Что пережил он там, в одиночестве, одному Богу известно, но вышел Тоби оттуда с молодой решимостью добиться в жизни всего, что возможно, пусть ему и не дано изменить своей судьбы.
Начинать изучать метод Брайля было лучше всего в раннем возрасте – и вскоре Тоби уже регулярно ходил на курсы. Что касается плавания, то для него в саду их дома сразу же соорудили простой бассейн и пригласили инструктора по плаванию – всем этим новым занятиям мальчик отдавал не меньше энергии, чем своим кулинарным урокам. Тоби жил как бы двумя жизнями сразу – зрячей и незрячей, и, как нередко бывает, какое-то время, примерно лет десять, болезнь почти не прогрессировала. К тому моменту, когда он окончил школу гостиничных менеджеров при Корнельском университете, он успел поработать помощником шеф-повара в лучших ресторанах Франции, Италии и Гонконга, куда он восемь раз выезжал на лето, и был вполне готов к тому, чтобы открыть собственное дело.
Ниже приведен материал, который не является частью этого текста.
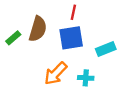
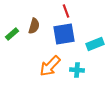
red line: (73, 12) -> (66, 11), turned -32
brown semicircle: (38, 29) -> (34, 26), size x0.7

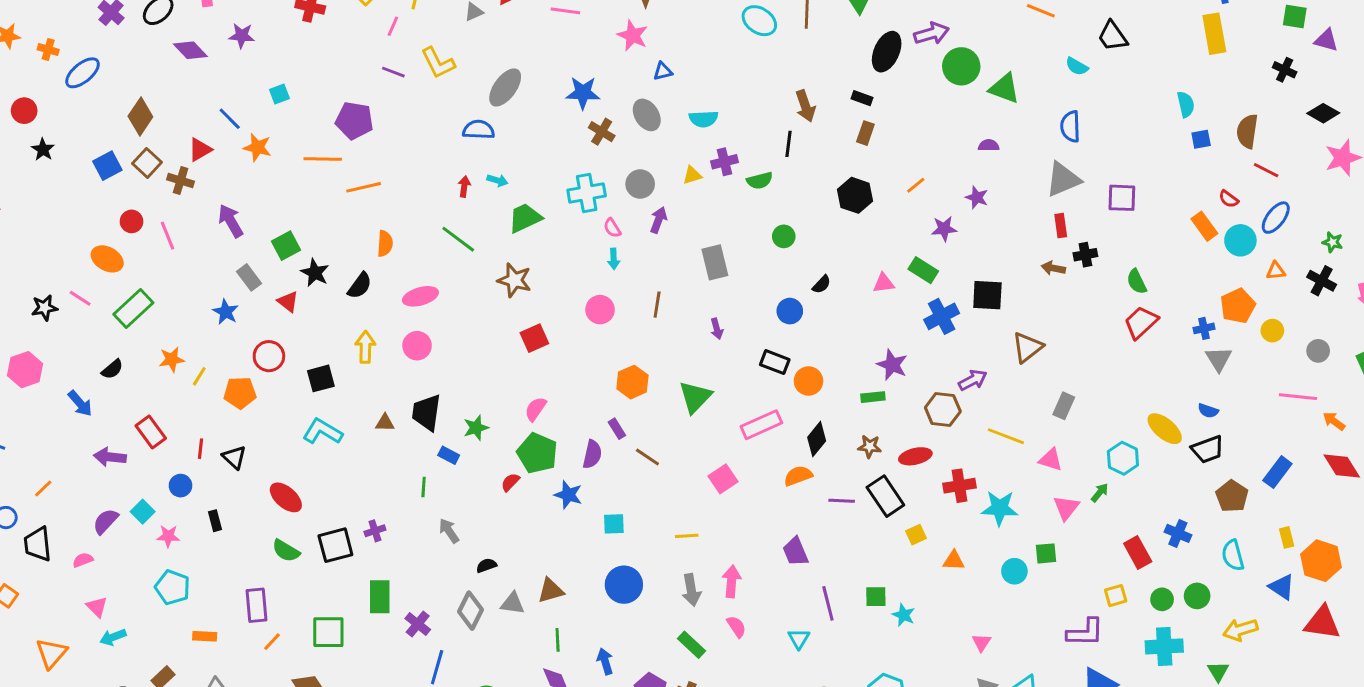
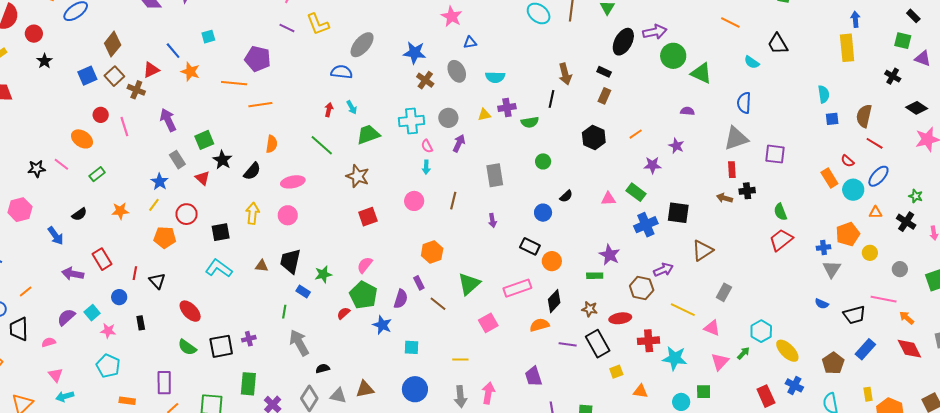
cyan arrow: (497, 180) -> (352, 107), turned 40
green rectangle: (133, 309) -> (97, 174), size x0.6
yellow line: (199, 376) -> (154, 205), moved
green triangle: (695, 397) -> (469, 284), moved
yellow ellipse: (1165, 429) -> (787, 351), moved
black trapezoid: (1208, 449) -> (854, 315), moved
gray arrow: (449, 531) -> (299, 343), size x1.5

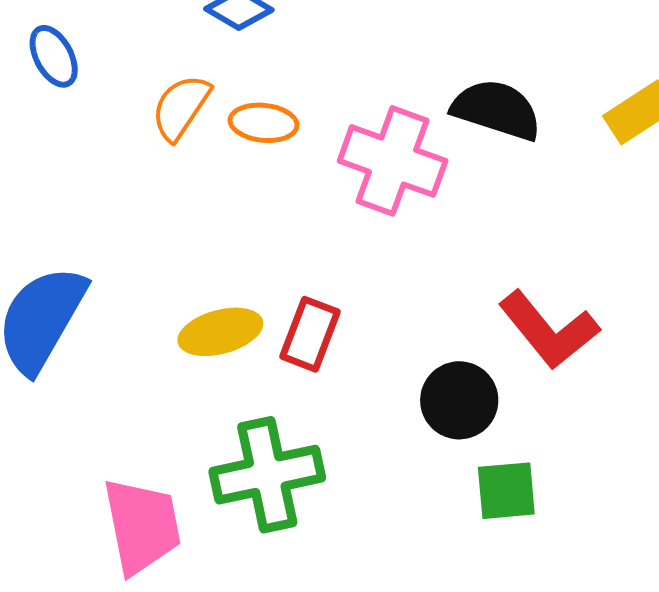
Годами, подобно рыцарю, который загодя вострит свой меч и смазывает латы, готовясь к предстоящим сражениям, Тоби постоянно накапливал кухонные «доспехи», предназначенные для слабовидящих. И если ему только попадалось что-нибудь в этом роде, как, скажем, кухонный нож «Магна Уондер», он тут же приобретал его, хотя в данный момент нож вовсе не был нужен. Кухня его первого ресторана поражала своей поистине безупречной организацией: ни одна самая аккуратная домохозяйка никогда не добивалась у себя того идеального порядка, который там царил. Его верным помощником были пекарские весы фирмы «Экми скейл компани»: на одной из чаш находилось электронное устройство, позволяющее проверить вес специй от миллиграмма до шестнадцати унций: вторая была способна взвешивать более тяжелые ингредиенты весом до тысячи фунтов, причем на шкале и той и другой через каждые полдюйма вес определялся по Брайлю.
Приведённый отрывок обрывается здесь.